- Work instructions: Print the entries in full, word for word, but not the pictures.

Design files in text formats
- - - -
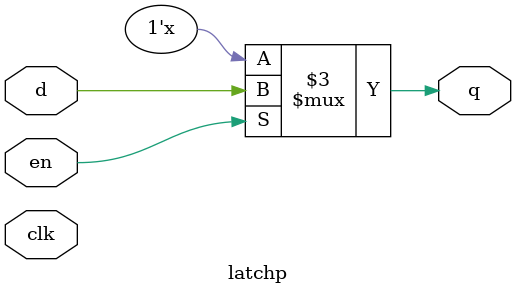
<source format=v>
module latchp (
    input d,
    clk,
    en,
    output reg q
);
  initial q <= 1'b0;
  always @* if (en) q <= d;
endmodule
</source>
- - - -
- Solution:
<source format=v>
module latchp (
    input d,
    clk,
    en,
    output reg q
);
  initial q <= 1'b0;
  always @* if (en) q <= d;
endmodule
</source>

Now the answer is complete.